Our review of the 2014-15 UConn Huskies continues with Kentan Facey, who saw a significant increase in playing time during his sophomore season.
Coming into the season, little was expected from the 6-foot-9-inch forward from New York. Having appeared in just 24 games, for only a total of 123 minutes, Facey had a typical season for a freshman project player. It was a little surprising to see him inserted into the starting lineup after such a season. He had flashes of excellence on both sides of the floor, but those flashes were few and far between.
Over the first two months of the season, Facey emerged as UConn's best rebounder. He opened the season by grabbing 11 boards against Bryant and would go on to grab at least eight boards in five of UConn's next 10 games. Facey was a fixture in the starting lineup, playing an average of 28 minutes per game. Defensively, despite being undersized, Facey could hold his own. But in no area was he spectacular. Across the season, he saw his playing time dwindle.
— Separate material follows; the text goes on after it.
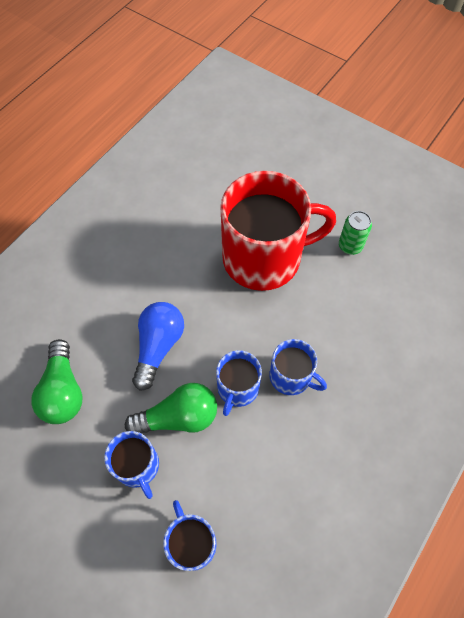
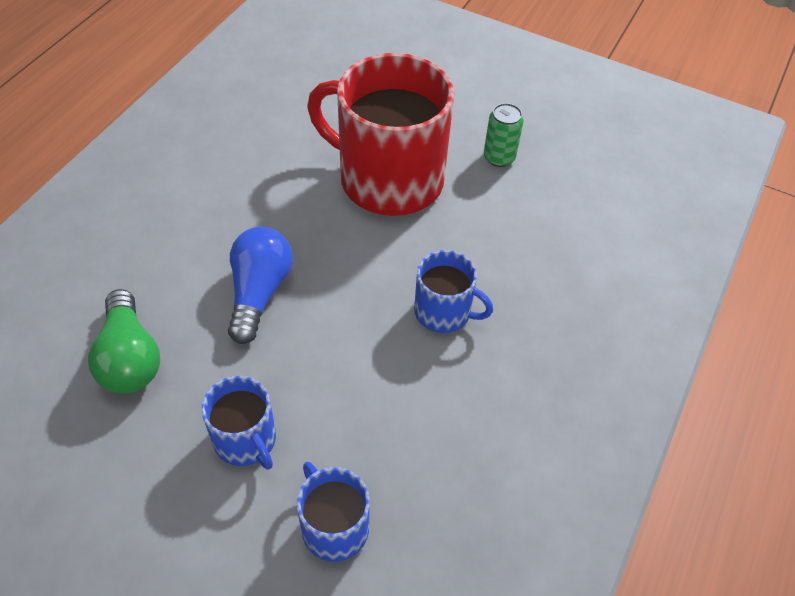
camera: 10 degrees left, 10 degrees down
(178, 417) = (297, 374): green light bulb -> none
(237, 388) = (373, 332): blue mug -> none
(264, 257) = (389, 179): red mug -> red mug turned 135 degrees counterclockwise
This past season, Facey was the odd man out in the forward rotation. He's not the defensive presence that Amida Brimah is, or the selfless hustling defender that Phil Nolan is, or the versatile scorer that Daniel Hamilton is. He even lost some time to freshman Rakim Lubin. The major problem in Facey's game lies on the offensive end. For all the effort he puts on the glass and on defense, he is a spacing nightmare on the offensive end.
Facey is not a traditional forward who you can throw the ball into with his back to the basket. Now, if that's the case, then the forward is usually relied upon to do one of two things: be a knockdown jump shooter or be able to finish on pick and roll. Facey struggles with both. Being undersized and a notch below elite athletically, Facey is often at a loss offensively.
As the season went along, teams that scouted the Huskies realized that you could play off Facey from the elbows and force him to take a jumper. Most nights, he wouldn't even attempt. He attempted seven of more shots in just five games this season, two of which were against Coppin State and Central Connecticut.
Despite the flaws in his game, Facey has a clear role this coming season. UConn's roster has changed a bit, with Rakim Lubin leaving and Cornell transfer Shonn Miller joining the team. This leaves Facey, now a junior, in a solid backup role which should fit him well.
With his nose for the ball on the glass, Facey brings some very valuable skills to the table. A long summer in the gym working on his offense could earn him some more playing time. He'll need to beat out Phil Nolan to be the top frontcourt option off the bench.
Expect Facey to put up something close to 14 minutes per game, 3.6 points per game, 4.5 rebounds and close to a block a game. Of course, if his minutes increase, his counting stats will as well.